Except as to the amount of dollars, this statute has remained unchanged since it was approved on January 10, 1868. R.S. p. 385, § 57. C.R.S. 1963, 77-3-2 provides for the manner in which a homestead may be created in the office of the county clerk and recorder.

The amendments of 118-3-13 and 118-9-3 in 1973, mentioned above, added the following language to those sections:

“(6) If, at a foreclosure sale by a public trustee, the property is struck and sold for an amount in excess of the expenses of sale and moneys due the beneficiary or legal holder of the indebtedness, the excess moneys shall be paid into the hands of the county treasurer to be held in escrow by him until the end of all redemption periods as provided in sections 118-9-2 and 118-9-3.
“(7) Upon the expiration of all redemption periods as provided in sections 118-9-2 and 118-9-3, if notice of intent to redeem has been duly filed, and if no redemption is made as provided in said sections, the excess moneys shall be paid to the junior lienors in the order of their priority and then to the owner of record as of the day of the foreclosure sale. The public trustee may request proof in the form of an. affidavit establishing the amount due on any junior lienor.
* * * *
“(4) When a lienor redeems property from a foreclosure sale, escrow funds, not to exceed the amount due on such lien, shall be paid to the last person or institution redeeming said property. Moneys in excess of such lien shall be paid to the owner of record as of the day of the foreclosure sale.”

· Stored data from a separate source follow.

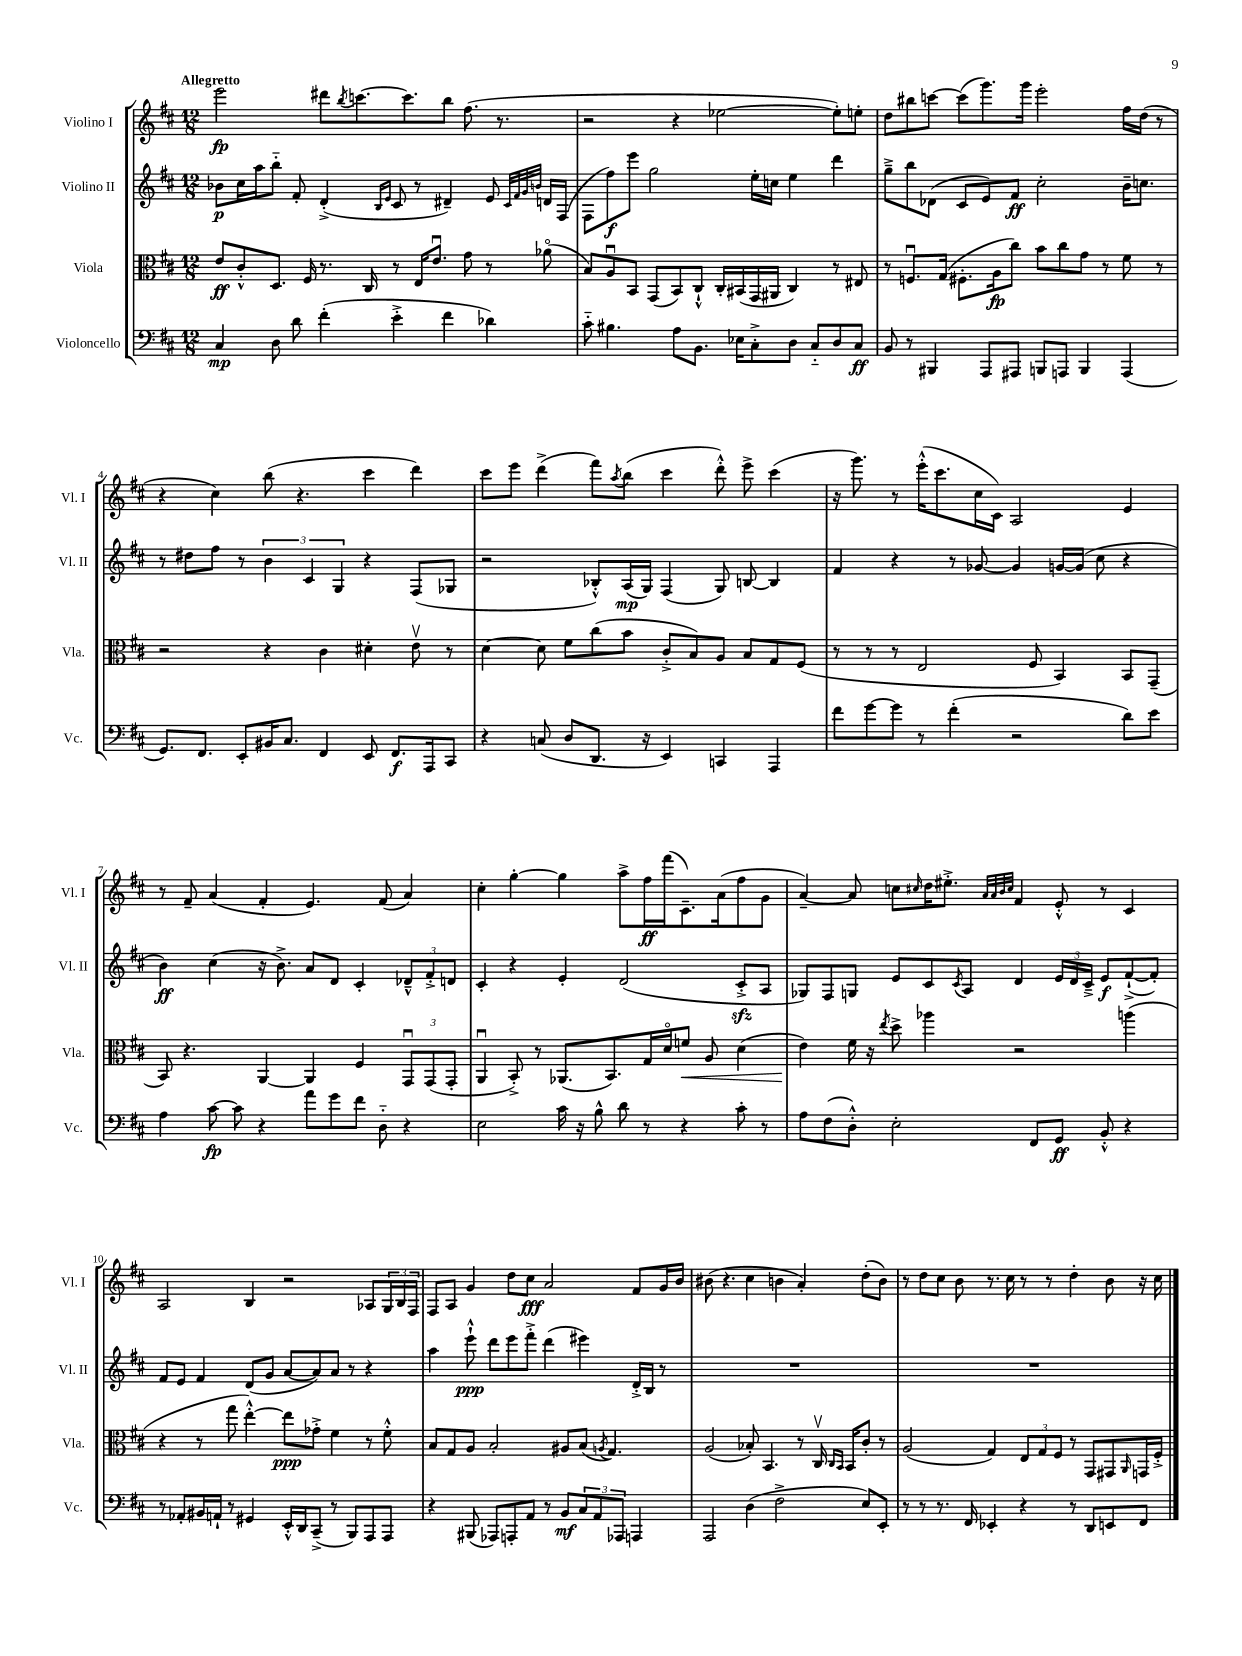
<<
\new StaffGroup <<
\new Staff = "s0" \with { instrumentName = "Violino I" shortInstrumentName = "Vl. I" } {
    \clef treble \key d \major \numericTimeSignature \time 12/8 \tempo "Allegretto"
    e'''2\fp dis'''8 \acciaccatura { b''8 } c'''8.~ c'''8. b''8 fis''8.( r8. |
    r2 r4 ees''2~ ees''8-.) e''8-. |
    d''8 bis''8 c'''8~ c'''8( g'''8.) g'''16 e'''2-. fis''16 d''16( r8 |
    r4 cis''4) b''8( r4. cis'''4 d'''4) |
    cis'''8 e'''8 d'''4->( fis'''8) \acciaccatura { a''8 } b''8( cis'''4 d'''8-.-^) e'''8-> cis'''4( |
    r16 g'''8.) r8 e'''16-.-^( cis'''8. cis''16 cis'16) a2 e'4 |
    r8 fis'8-- a'4( fis'4-. e'4.) fis'8( a'4) |
    cis''4-. g''4~-. g''4 a''8-> fis''16\ff fis'''16( cis'8.--) a'16( fis''8 g'8 |
    a'4~--) a'8 c''8 \grace { cis''16 } d''16 eis''8.-.-> \grace { a'32 a'32 b'32 cis''32 } fis'4 e'8-.-^ r8 cis'4 |
    a2 b4 r2 aes8 \tuplet 3/2 { g16 b16 fis16 } |
    fis8 a8 g'4 d''8 cis''8\fff a'2 fis'8 g'16 b'16 |
    bis'8( r4. cis''4 b'4 a'4-.) d''8-.( b'8) |
    r8 d''8 cis''8 b'8 r8. cis''16 r8 r8 d''4-. b'8 r16 cis''16 \bar "|." |
}
\new Staff = "s1" \with { instrumentName = "Violino II" shortInstrumentName = "Vl. II" } {
    \clef treble \key d \major \numericTimeSignature \time 12/8
    bes'8\p cis''16 a''16 b''8-_ fis'8-. d'4-.->( \grace { b16 e'16 } cis'8 r8 dis'4--) e'8 \grace { cis'32 fis'32 g'32 b'32 } d'16 fis16( |
    fis8 fis''8\f) e'''8 g''2 e''16-. c''16 e''4 d'''4 |
    g''8---> b''8 des'8( cis'8 e'8) fis'8\ff cis''2-. b'16-- c''8. |
    r8 dis''8 fis''8 r8 \tuplet 3/2 { b'4 cis'4 g4 } r4 fis8( ges8 |
    r2 bes8-.-^) a16\mp( g16) fis4( g8) b8~ b4 |
    fis'4 r4 r8 ges'8~ ges'4 g'16~ g'16( cis''8 r4 |
    b'4\ff) cis''4( r16 b'8.->) a'8 d'8 cis'4-. \tuplet 3/2 { des'8---^ fis'8-.-> d'8 } |
    cis'4-. r4 e'4-. d'2( cis'8-.->\sfz a8 |
    ges8) fis8 g8 e'8 cis'8 \acciaccatura { cis'8 } a8 d'4 \tuplet 3/2 { e'16 d'16 cis'16---> } e'8\f fis'8~-!->( fis'8-.) |
    fis'8 e'8 fis'4 d'8( g'8 a'8~ a'8) a'8 r8 r4 |
    a''4 e'''8-!-^\ppp d'''8 e'''8 fis'''8-.-> d'''4( eis'''4) d'16-.-> b16 r8 |
    R1. |
    R1. \bar "|." |
}
\new Staff = "s2" \with { instrumentName = "Viola" shortInstrumentName = "Vla." } {
    \clef alto \key d \major \numericTimeSignature \time 12/8
    e'8\ff cis'8-.-^ d8. fis16 r8. cis16 r8 e16 e'8.\downbow g'8 r8 aes'8\flageolet( |
    b8) a8\downbow b,8 g,8( b,8) cis8-!-^ cis16-. bis,16( g,16 ais,16 cis4) r8 eis8 |
    r8 f8.\downbow g16( fis8.-. a16\fp cis''8) b'8 cis''8 g'8 r8 fis'8 r8 |
    r2 r4 cis'4 dis'4-. e'8\upbow r8 |
    d'4~ d'8 fis'8 cis''8( b'8 cis'8-.-> b8) a8 b8 g8 fis8( |
    r8 r8 r8 e2 fis8 b,4) b,8 g,8--( |
    b,8) r4. a,4~ a,4 fis4 \tuplet 3/2 { g,8\downbow g,8( g,8-. } |
    a,4\downbow b,8-.->) r8 aes,8.( b,8.) g16 d'16\flageolet f'8\< a8 d'4( |
    e'4\!) fis'16 r16 \acciaccatura { e''8 } d''8-> aes''4 r2 a''4( |
    r4 r8 g''8 e''4~-.-^) e''8\ppp ges'8-.-> fis'4 r8 fis'8-.-^ |
    b8 g8 a8 b2-. ais8 b8( \acciaccatura { a8 } g4.) |
    a2( bes8-.) b,4. r8 cis16\upbow \grace { cis16 b,16 } b,16 cis'8-. r8 |
    a2( g4) \tuplet 3/2 { e8 g8 fis8 } r8 g,8 gis,8 \grace { a,16 } g,16 fis16-.-> \bar "|." |
}
\new Staff = "s3" \with { instrumentName = "Violoncello" shortInstrumentName = "Vc." } {
    \clef bass \key d \major \numericTimeSignature \time 12/8
    cis4\mp d8 d'8 fis'4-.( e'4-.-> fis'4 des'4) |
    cis'8-_ bis4. a8 b,8. ees16 cis8-.-> d8 cis8-_ d8 cis8\ff |
    b,8 r8 bis,,4 a,,8 ais,,8 b,,8 a,,8 b,,4 a,,4( |
    g,8.) fis,8. e,8-. bis,16 cis8. fis,4 e,8 fis,8.\f a,,16 cis,8 |
    r4 c8( d8 d,8. r16 e,4) c,4 a,,4 |
    fis'8 g'8~ g'8 r8 fis'4-.( r2 d'8) e'8 |
    a4 cis'8~\fp cis'8 r4 a'8 g'8 fis'8 d8-_ r4 |
    e2 cis'16 r16 b8-^ d'8 r8 r4 cis'8-. r8 |
    a8 fis8( d8-.-^) e2-. fis,8 g,8\ff b,8-.-^ r4 |
    r8 aes,8-. bis,16 a,16-! r8 gis,4 e,16-.-^ d,16 cis,8--->( r8 b,,8) a,,8 a,,8 |
    r4 bis,,8( aes,,8) a,,8-. a,8 r8 b,8\mf \tuplet 3/2 { cis8 a,8 aes,,8 } a,,4 |
    a,,2 d4( fis2-> e8) e,8-. |
    r8 r8 r8. fis,16 ees,4-. r4 r8 d,8 e,8 fis,8 \bar "|." |
}
>>
>>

In 1894 this Court held, in Weare v. Johnson, 20 Colo. 363, 38 P. 374, that real estate, which had not been subjected specifically to a judgment lien by levy before a homestead was placed thereon, was exempt from execution. To the same effect is the leading case in this jurisdiction on this subject. Sterling National Bank v. Francis, 78 Colo. 204, 240 P. 945 (1925). Other Colorado authorities are cited in the latter opinion.

*214The right of homestead is so precious that, if the General Assembly had intended to overrule Sterling National Bank v. Francis, supra, it would have expressed the new rule in specific language. We hold that the 1973 amendment did not change the rule of Sterling National Bank. By virtue of the homestead, the plaintiff is entitled to the excess. Her homestead rights are superior to the judgment lien.

II.

In addition to the prayer for payment of the excess, the only relief requested by the plaintiff in her complaint was to have the public trustee’s sale declared void because of unconstitutional reasons and to temporarily and preliminarily enjoin the public trustee from issuing a deed. Absent a filing of notice of lis pen-dens of this action prior to the issuance of the deed, the issues relating to the validity of the trustee’s sale became moot after the court denied the temporary injunction. We, therefore, decline to rule upon the constitutional questions.

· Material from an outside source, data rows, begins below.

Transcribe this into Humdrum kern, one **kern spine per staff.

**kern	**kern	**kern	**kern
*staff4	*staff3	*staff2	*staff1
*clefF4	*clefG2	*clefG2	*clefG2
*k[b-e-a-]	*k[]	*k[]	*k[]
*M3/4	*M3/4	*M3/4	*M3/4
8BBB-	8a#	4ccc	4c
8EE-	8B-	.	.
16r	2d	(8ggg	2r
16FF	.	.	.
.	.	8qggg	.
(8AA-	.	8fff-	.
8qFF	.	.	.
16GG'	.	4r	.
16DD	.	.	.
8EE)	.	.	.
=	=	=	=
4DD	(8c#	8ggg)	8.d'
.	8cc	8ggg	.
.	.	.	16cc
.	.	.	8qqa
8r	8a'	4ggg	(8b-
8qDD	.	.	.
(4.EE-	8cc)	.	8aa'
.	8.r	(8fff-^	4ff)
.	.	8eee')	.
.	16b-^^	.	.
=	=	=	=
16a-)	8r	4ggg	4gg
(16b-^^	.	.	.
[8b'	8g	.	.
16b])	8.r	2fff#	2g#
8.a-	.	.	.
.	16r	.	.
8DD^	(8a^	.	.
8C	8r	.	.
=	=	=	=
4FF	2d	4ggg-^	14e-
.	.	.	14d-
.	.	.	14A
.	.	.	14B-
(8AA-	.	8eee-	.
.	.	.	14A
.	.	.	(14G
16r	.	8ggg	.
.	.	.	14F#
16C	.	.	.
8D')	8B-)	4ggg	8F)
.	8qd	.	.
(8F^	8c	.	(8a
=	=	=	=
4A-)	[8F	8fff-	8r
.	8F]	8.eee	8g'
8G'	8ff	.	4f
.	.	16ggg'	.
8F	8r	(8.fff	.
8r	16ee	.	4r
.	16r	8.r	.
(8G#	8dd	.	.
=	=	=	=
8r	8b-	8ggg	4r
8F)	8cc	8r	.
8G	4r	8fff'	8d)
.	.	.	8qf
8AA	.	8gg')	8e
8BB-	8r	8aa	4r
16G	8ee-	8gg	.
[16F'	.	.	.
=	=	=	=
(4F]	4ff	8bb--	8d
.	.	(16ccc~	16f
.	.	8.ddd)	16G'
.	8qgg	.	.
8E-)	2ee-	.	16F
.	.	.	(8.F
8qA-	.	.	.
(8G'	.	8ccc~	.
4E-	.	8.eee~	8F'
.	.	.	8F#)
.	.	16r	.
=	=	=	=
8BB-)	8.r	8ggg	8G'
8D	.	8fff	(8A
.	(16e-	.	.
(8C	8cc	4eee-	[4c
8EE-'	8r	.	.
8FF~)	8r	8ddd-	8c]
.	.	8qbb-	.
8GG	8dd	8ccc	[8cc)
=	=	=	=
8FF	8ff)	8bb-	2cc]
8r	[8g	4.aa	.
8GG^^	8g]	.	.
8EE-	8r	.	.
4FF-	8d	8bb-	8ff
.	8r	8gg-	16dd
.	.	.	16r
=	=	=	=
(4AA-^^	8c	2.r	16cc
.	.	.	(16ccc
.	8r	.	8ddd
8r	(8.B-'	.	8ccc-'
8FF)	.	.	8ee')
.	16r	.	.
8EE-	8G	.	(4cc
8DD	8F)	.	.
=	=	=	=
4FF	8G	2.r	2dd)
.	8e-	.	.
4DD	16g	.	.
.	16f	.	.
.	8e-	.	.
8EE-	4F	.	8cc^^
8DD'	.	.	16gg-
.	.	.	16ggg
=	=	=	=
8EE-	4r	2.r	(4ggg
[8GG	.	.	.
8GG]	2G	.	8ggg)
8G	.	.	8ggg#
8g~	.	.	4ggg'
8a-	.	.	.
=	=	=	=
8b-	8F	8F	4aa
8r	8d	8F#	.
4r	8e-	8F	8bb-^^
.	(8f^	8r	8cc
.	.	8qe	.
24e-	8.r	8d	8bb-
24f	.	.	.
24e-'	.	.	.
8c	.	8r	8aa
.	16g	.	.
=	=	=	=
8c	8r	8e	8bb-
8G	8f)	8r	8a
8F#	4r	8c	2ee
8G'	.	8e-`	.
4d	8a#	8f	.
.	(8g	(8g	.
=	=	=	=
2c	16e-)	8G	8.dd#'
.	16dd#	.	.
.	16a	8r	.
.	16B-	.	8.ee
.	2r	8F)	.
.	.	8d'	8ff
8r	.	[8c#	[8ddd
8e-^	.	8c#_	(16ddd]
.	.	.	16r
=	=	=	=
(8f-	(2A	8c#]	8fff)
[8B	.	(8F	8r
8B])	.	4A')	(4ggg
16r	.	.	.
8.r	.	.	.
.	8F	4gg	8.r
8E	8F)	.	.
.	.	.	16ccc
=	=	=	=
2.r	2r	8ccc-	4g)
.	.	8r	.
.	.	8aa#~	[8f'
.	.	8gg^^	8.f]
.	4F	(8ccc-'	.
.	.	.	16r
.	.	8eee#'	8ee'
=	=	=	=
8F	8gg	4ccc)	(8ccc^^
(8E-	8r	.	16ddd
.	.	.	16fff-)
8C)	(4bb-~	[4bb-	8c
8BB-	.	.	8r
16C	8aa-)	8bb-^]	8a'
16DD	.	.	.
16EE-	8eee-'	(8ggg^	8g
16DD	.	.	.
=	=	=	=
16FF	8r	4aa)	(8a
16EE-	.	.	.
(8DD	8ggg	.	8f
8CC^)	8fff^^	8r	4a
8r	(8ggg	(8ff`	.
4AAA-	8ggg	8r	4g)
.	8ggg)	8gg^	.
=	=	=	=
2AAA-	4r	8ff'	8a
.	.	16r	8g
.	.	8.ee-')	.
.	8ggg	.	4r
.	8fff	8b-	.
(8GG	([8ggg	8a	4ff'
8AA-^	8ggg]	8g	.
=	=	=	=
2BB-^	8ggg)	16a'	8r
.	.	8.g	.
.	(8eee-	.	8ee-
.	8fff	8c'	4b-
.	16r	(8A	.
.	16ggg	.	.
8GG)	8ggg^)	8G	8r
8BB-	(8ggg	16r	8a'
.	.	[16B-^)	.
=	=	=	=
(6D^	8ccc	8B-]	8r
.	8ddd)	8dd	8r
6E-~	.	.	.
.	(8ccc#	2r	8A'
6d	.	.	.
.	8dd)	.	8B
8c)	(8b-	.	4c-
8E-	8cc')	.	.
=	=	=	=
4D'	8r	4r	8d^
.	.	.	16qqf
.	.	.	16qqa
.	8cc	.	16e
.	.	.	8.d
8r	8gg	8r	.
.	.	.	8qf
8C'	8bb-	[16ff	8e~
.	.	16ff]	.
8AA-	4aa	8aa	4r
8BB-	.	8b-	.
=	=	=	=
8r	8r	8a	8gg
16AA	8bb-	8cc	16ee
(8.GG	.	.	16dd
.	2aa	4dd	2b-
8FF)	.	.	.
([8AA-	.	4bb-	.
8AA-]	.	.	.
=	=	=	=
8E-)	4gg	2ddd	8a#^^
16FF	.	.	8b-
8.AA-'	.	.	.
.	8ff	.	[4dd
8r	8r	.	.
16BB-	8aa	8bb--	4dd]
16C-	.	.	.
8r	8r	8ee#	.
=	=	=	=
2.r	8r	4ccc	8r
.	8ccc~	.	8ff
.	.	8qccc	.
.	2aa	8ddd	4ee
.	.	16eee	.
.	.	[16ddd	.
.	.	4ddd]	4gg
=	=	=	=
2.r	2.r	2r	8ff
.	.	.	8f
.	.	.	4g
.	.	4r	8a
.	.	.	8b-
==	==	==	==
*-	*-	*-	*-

There are two further reasons for our failure to approach these questions. First, the plaintiff has asked us to rule that she is entitled to the excess money, and we have so ruled. It is inconsistent for her to claim that the sale was void, since her right to the excess is predicated upon a valid sale. Second, we should not be considering the constitutional questions with Boston Federal not before us as a party. It is an indispensable party in any proceedings to declare the sale under its foreclosure to be void.

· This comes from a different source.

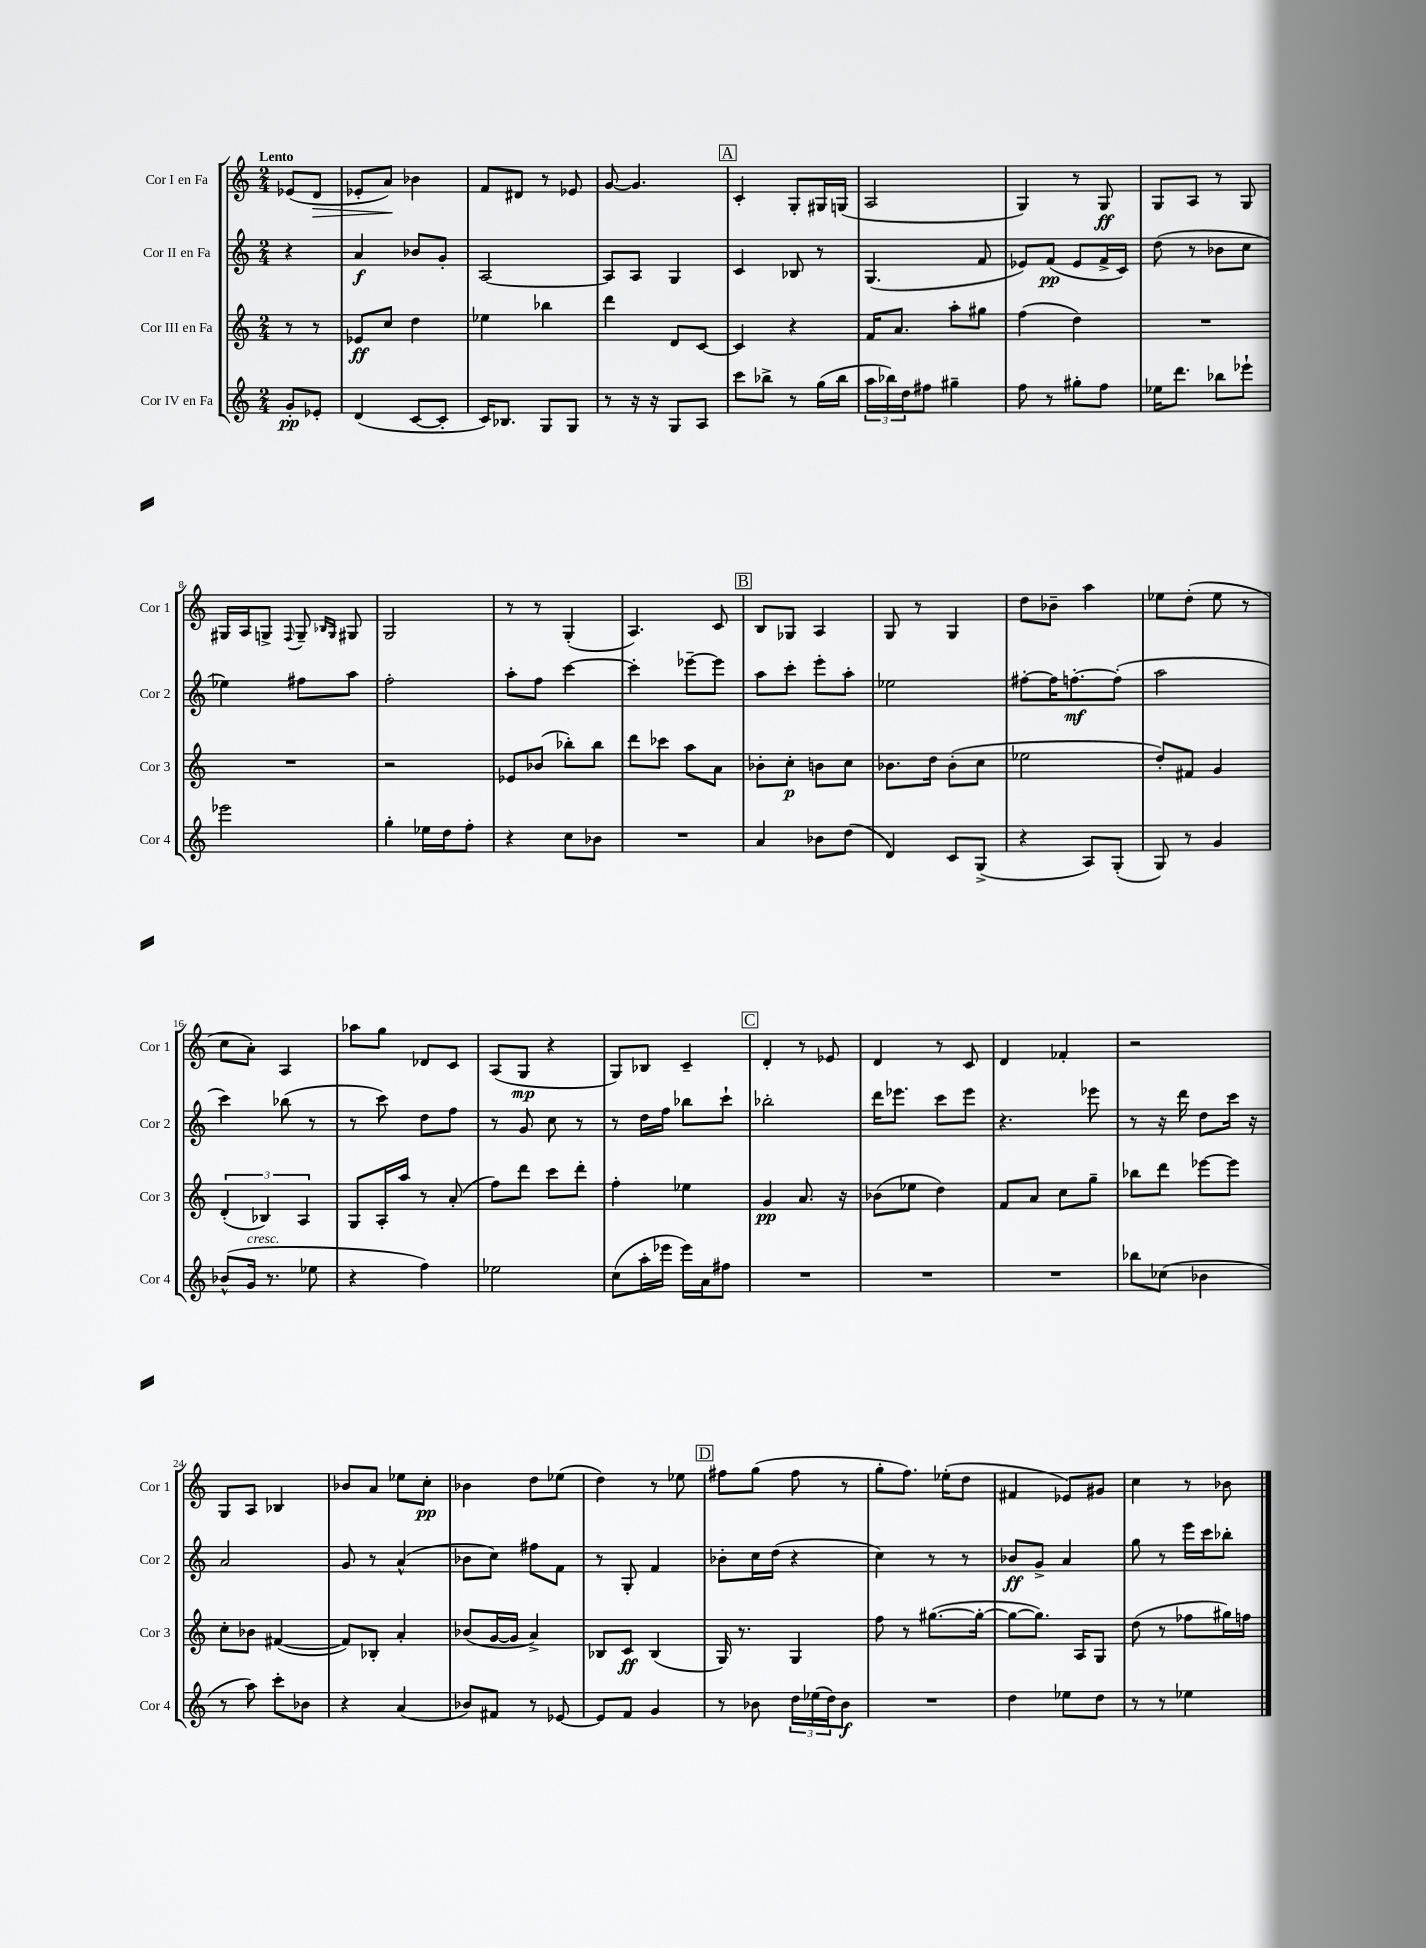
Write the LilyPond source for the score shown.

The judgment is reversed and the cause remanded to the district court with directions to enter judgment in favor of the plaintiff and against Key Realty for $2,374.14, plus interest and costs as may be proper, and to dismiss the complaint insofar as it relates to the constitutional questions.

MR. JUSTICE LEE and MR. JUSTICE HODGES dissent.

MR. JUSTICE ERICKSON does not participate.